Organic molecules are among the ingredients necessary for life. Some of the biggest questions in space and planetary science deal with the distribution of organics in the solar system. Where did they come from? How were they formed? How do they relate to the evolution of life? This discovery adds an important piece to the puzzle.

What we’ve found on Ceres is probably the most unambiguous detection of organics on any solar system body other than Earth. We’ve collected meteorites on Earth with organic signatures, which makes us think their parent asteroids may have had organics. But until now we haven’t seen such definitive evidence on any asteroid. So this could help us put together the history of organics in the solar system.

How was the detection made?

It was done using the visible and infrared mapping spectrometer developed by our Italian colleagues, which is flying on the Dawn spacecraft. The instrument analyzes the light reflected from the surface, looking for specific parts of the spectrum where the surface reflectivity varies in a characteristic pattern. That can tell us something about the composition of the surface. There’s a highly diagnostic absorption feature for organics at a wavelength of 3.4 microns, and we saw that signal very clearly on Ceres. But it’s not everywhere. It’s very localized across a particular region.

Ernutet crater
Organics were found scattered around near a crater called Ernutet. Credit: NASA/JPL-Caltech/UCLA/MPS/DLR/IDA

Can you describe that region and where the deposits are within it?

We made the detection in an area in the northern part of Ceres, near a crater called Ernutet. It’s a heavily cratered area, which means it’s a well developed, fairly old surface. The organic deposits are scattered through the Ernutet region. Some of deposits are very tight and localized. Some are more diffuse. So it’s not a uniform distribution. It’s more scattered.
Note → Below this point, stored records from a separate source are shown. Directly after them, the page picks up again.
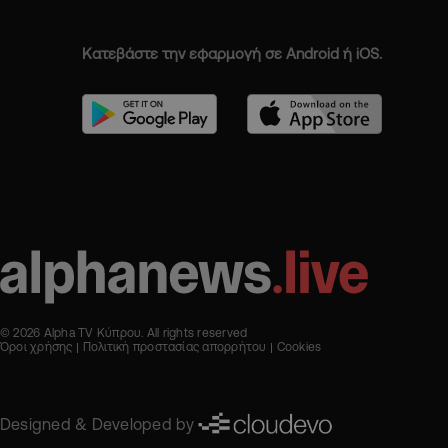
Κατεβάστε την εφαρμογή σε Android ή iOS.
© 2026 Alpha TV Κύπρου. All rights reserved
Όροι χρήσης
Πολιτική προστασίας απορρήτου
Cookies
Designed & Developed by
Is there a sense of where these materials came from?

It’s hard at this point to say for certain, but we do have some hypotheses. There’s some reason to suspect that these formed internally within Ceres and were brought to the surface. One of the other big surprises to come out of the Dawn mission had to do with strange-looking extremely bright areas we detected in another crater called Occator. Those small spots turned out to be concentrations carbonate minerals, probably extruded onto the surface along with some kind of volatile material. As the volatiles were lost into space, we were left with these carbonate deposits. That finding clarified the idea that there are hydrothermal processes going on within or below the crust of Ceres. So it makes a well-integrated hypothesis that these organics could have been created by internal processes and later exposed on the surface as well.

That’s one good hypothesis, but it’s not the only one. It’s possible, for example, that these materials could have been delivered to Ceres as a cloud of debris from an external source traveling through the solar system. There are high-resolution data available from Dawn that provide the geologic context for these deposits. We’re looking at those data now, which will help us to pin down the origin of these materials.

What does this say about the possibility of life on Ceres?

Even before we sent the Dawn spacecraft to Ceres, we knew by its low density that it probably had lots of water ice beneath its surface. Since then, Dawn has found clay minerals virtually everywhere on Ceres as well as ammoniated minerals and evidence of local hydrothermal activity. Now we’ve added organics. Together, those are the essential ingredients for life. However, it doesn’t mean life existed on Ceres. It’s kind of like baking a cake. You can have all the ingredients, but if you don’t put them together properly, you don’t end up with a cake. So there is still plenty of work to be done before we can start thinking about whether microbes were able to form on Ceres.

Altogether, it’s an exciting discovery and we’re certainly looking forward to investigating it further.